Les policiers kényans de la MMAS ont été déployés dans l’un des contextes sécuritaires les plus complexes de notre histoire récente. Ils sont arrivés dans un pays qu’ils ne connaissaient pas, dont ils ne parlaient pas la langue. Ils ont découvert un territoire fracturé où la violence des gangs dicte trop souvent la loi. Ils ont accepté d’entrer dans une réalité étrangère, instable, dangereuse – une réalité que même nous, Haïtiens, peinons à contenir, voire changer.
Ils ne sont pas venus en Haïti pour le conquérir, ni pour le juger. Ils sont venus pour aider.
Aider un peuple pris au piège d’une insécurité chronique. Aider des institutions fragilisées. Aider, surtout, à contenir un phénomène qu’ils n’ont ni créé, ni encouragé, ni laissé prospérer. Ils ont fait face à un monstre qui n’était pas le leur, mais dont ils ont accepté de porter une part du fardeau.
Ce choix n’était pas sans conséquence.
Certains d’entre eux ont payé de leur vie cet engagement. D’autres ont risqué la leur chaque jour, dans des opérations menées sur un terrain difficile, hostile et toujours imprévisible. Leur courage a été bien réel, tangible et inscrit dans les quartiers où ils ont opéré, dans les vies qu’ils ont contribué à protéger, même temporairement.
On peut débattre de l’efficacité globale de la mission, de ses limites, de ses insuffisances. On peut et on doit analyser, critiquer, tirer des leçons. Mais une chose ne devrait souffrir d’aucune ambiguïté : ces hommes et ces femmes méritent notre respect. Car ils ont fait ce que peu auraient accepté de faire.
Aujourd’hui, alors qu’ils entament leur retrait et que la MMAS s’apprête à céder la place à la Force de répression des gangs (FRG), il serait trop facile de tourner la page sans un mot. Trop facile d’oublier que, dans l’un des moments les plus sombres de notre histoire, les Kényans ont accepté de se tenir à nos côtés.
Ils repartent sans avoir tout réglé – mais pouvait-on l’attendre d’eux ? La crise haïtienne est profonde, structurelle, enracinée dans des années de défaillance. Elle ne pouvait pas se résoudre en quelques mois.
Ce que les policiers kényans laissent derrière eux n’est pas seulement un bilan opérationnel. Ils laissent aussi un témoignage de solidarité internationale, imparfaite mais sincère. Ils laissent la preuve qu’au milieu du chaos, certains ont choisi d’agir plutôt que de détourner le regard.
À eux, nous disons merci.
Merci pour le courage.
Merci pour les sacrifices.
Merci pour avoir accepté de venir là où tant d’autres hésitent encore à s’engager.
Leur départ marque la fin d’un chapitre mais il ne doit pas marquer l’oubli.
Parce qu’un pays qui ne sait pas reconnaître ceux qui l’ont aidé, même imparfaitement, est un pays qui se prive d’une part essentielle de sa mémoire et de sa dignité.
----
> _Explorer le contenu_
A. Dans le texte sur les policiers kényans en Haïti, à quelle force la MMAS s'apprête-t-elle à céder la place ?
B. Transcrivez fidèlement le passage du texte sur les policiers kényans en Haïti compris entre « Parce qu’un pays » et « de sa dignité. », ces deux bornes incluses.

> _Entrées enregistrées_
----
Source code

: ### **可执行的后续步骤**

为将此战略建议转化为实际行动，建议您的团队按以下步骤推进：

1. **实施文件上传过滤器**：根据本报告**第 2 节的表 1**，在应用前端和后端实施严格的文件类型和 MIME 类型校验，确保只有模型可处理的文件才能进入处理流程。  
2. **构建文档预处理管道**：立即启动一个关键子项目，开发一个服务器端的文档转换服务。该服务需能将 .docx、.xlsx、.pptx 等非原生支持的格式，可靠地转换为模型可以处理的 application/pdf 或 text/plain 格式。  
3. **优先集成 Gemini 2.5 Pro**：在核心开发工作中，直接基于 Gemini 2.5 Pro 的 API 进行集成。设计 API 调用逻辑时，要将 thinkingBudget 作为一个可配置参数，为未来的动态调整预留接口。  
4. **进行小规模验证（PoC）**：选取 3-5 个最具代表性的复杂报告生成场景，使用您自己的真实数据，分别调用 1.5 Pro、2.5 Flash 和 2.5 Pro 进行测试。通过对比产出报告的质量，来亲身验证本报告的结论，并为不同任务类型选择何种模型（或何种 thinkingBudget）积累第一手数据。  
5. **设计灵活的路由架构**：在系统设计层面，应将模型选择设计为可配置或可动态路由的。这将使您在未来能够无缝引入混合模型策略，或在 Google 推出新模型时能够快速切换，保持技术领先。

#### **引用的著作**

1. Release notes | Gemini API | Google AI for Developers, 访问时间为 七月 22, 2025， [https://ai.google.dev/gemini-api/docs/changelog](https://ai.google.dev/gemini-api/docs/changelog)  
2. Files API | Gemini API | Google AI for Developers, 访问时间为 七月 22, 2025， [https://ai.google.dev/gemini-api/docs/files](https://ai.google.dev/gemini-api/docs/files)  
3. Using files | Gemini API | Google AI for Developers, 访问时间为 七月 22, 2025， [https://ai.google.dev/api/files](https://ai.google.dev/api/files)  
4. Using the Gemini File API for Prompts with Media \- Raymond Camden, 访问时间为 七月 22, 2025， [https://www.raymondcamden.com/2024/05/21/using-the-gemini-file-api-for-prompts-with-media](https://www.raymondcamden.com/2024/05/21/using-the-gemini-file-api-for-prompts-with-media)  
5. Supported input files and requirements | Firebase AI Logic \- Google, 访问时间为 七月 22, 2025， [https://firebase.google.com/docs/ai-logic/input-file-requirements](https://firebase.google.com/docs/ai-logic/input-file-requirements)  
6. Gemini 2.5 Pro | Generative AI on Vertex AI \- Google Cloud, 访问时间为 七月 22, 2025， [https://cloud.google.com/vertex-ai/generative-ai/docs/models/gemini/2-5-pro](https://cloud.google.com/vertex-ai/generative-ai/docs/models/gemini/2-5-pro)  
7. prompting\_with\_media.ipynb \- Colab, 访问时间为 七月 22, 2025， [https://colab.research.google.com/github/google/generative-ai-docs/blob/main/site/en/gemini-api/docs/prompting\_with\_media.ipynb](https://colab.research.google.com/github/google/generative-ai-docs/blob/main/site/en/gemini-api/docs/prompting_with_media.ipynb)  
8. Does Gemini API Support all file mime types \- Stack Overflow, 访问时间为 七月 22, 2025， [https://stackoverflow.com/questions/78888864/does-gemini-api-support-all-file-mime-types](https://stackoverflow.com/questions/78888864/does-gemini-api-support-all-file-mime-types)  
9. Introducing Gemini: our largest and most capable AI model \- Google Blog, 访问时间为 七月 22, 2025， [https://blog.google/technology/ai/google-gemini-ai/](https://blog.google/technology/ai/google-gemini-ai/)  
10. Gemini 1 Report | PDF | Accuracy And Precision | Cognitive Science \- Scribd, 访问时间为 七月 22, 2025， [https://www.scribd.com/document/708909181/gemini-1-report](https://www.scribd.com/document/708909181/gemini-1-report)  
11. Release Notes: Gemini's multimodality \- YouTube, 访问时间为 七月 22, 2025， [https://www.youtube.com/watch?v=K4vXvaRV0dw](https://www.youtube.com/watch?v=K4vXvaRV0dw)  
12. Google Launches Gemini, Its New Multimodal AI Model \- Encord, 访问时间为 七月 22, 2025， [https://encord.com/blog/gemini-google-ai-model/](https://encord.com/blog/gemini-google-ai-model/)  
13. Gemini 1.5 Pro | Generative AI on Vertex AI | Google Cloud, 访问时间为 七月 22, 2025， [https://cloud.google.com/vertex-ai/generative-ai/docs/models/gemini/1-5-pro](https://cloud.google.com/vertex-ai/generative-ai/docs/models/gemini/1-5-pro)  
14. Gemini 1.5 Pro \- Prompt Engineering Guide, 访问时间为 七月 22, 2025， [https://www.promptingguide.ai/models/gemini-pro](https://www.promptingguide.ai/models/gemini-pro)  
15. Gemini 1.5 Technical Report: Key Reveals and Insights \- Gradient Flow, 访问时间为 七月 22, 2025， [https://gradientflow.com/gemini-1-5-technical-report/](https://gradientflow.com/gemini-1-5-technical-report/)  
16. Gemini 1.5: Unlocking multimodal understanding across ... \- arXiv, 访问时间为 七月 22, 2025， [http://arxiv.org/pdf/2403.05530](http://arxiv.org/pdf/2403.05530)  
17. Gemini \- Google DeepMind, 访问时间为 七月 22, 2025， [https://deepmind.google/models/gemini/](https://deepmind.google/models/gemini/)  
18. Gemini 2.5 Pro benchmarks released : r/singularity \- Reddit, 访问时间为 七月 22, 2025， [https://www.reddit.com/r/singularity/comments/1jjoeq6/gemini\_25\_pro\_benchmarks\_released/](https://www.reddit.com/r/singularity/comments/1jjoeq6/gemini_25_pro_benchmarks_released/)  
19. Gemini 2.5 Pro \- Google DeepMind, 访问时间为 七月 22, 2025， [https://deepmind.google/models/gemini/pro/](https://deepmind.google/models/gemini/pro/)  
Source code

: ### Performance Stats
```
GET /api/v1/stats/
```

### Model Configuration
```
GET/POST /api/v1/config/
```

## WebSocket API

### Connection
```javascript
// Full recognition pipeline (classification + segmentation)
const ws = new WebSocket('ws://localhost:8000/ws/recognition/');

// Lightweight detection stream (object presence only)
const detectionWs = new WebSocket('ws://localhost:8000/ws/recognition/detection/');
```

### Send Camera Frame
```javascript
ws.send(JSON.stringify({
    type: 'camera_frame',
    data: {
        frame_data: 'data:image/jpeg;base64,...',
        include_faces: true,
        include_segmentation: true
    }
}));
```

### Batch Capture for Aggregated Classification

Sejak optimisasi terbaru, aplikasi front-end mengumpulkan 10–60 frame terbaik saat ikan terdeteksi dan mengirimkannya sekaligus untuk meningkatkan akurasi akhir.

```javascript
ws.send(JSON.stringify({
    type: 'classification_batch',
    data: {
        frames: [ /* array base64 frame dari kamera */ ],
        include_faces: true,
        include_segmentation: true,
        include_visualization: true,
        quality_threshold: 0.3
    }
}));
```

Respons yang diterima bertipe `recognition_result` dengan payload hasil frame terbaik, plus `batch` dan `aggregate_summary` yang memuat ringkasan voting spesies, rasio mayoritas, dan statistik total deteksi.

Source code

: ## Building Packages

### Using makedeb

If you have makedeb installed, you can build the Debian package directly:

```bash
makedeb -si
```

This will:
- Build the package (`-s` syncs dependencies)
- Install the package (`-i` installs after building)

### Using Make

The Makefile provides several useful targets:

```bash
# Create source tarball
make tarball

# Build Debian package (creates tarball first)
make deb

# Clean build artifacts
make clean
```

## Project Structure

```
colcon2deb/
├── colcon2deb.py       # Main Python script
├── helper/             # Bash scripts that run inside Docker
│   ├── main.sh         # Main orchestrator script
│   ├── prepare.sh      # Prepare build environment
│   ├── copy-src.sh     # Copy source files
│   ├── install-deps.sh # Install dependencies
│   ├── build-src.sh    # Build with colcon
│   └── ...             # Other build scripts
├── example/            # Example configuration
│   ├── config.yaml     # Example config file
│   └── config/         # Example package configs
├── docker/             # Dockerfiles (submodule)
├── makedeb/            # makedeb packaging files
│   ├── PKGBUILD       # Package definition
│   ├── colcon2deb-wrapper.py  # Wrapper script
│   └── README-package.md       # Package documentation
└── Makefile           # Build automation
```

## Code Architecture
----
> _Résultats par tâche_
A. À la Force de répression des gangs (FRG).

B.
Parce qu’un pays qui ne sait pas reconnaître ceux qui l’ont aidé, même imparfaitement, est un pays qui se prive d’une part essentielle de sa mémoire et de sa dignité.